The Tallahassee mayor's Twitter followers have more than quintupled in the 36 hours since he won the Democratic nomination Tuesday night.

Before his upset victory over favorite Gwen Graham in Florida's primary, Gillum had about 40,000 followers on Twitter. By 11 a.m. Thursday, that number had spiked to 226,000.

It's likely that along with his primary victory, a Twitter spat with President Donald Trump contributed to the growth in Gillum's social media presence.

Trump, who backed Republican nominee U.S. Rep. Ron DeSantis in the primary, called Gillum a “failed Socialist Mayor,” claiming he's allowed crime to “flourish in his city.”

"This is not what Florida wants or needs!" Trump tweeted.

Gillum responded almost immediately with a tweet at Trump, saying “what our state and country needs is decency, hope, and leadership.” 

He also suggested to the president: “@ me next time.”

RELATED | @ Me Next Time: Andrew Gillum responds to Trump's Twitter dig

Gillum's online clash with Trump with quickly overshadowed Wednesday by remarks from his gubernatorial opponent that sparked cries of racism.

On Fox News, DeSantis called Gillum an "articulate" candidate, but said "the last thing we need to do is to monkey this up by trying to embrace a socialist agenda with huge tax increases and bankrupting this state. That is not going to work. It's not going to be good for Florida."

Despite immediately being denounced by many for what was deemed a racist remark, DeSantis's campaign clarified that his comments were directed at Gillum's policies, not the candidate himself, and said “to characterize it as anything else is absurd." 

In response, Gillum told CNN on Wednesday that Florida voters “are going to be looking for a governor who's going to bring us together, not divide us.
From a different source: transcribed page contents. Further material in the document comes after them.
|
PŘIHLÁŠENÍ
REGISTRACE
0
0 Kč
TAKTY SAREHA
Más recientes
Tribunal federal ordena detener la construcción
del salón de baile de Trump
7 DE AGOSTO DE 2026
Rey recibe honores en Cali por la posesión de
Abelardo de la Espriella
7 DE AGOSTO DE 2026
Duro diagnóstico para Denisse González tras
Not misogynist, not racist, not bigots, they're going to be looking for a governor who is going to appeal to our higher aspirations as a state.”
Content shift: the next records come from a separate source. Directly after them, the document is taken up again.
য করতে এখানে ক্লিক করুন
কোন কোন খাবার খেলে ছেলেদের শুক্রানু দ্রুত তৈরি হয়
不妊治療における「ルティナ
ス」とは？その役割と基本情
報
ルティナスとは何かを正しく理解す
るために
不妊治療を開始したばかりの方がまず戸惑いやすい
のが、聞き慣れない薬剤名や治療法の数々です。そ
The two candidates, who are seeking to succeed Republican Gov. Rick Scott, couldn't be more opposed politically. 

DeSantis came from behind with the help of Trump to beat Agriculture Commissioner Adam Putnam, who campaigned longer, raised more money and built party establishment support.

Gillum upset a field of five that included Graham, a former congresswoman who was hoping to become the state's first female governor and win the office once held by her father, Bob Graham. Gillum spent the least of the major candidates, but won the hearts of those who consider themselves progressives and got a late boost from Vermont Sen. Bernie Sanders.

Gillum didn't make race an issue in the primary. But he acknowledged in a recent interview that it would be "big" to be Florida's first black governor.

"I have been really slow to try to think on it because it's too big," he said. "There will absolutely be a part of this that I can't even put words to around what it might mean for my children and other people's kids. Especially growing up for them in the age of Donald Trump."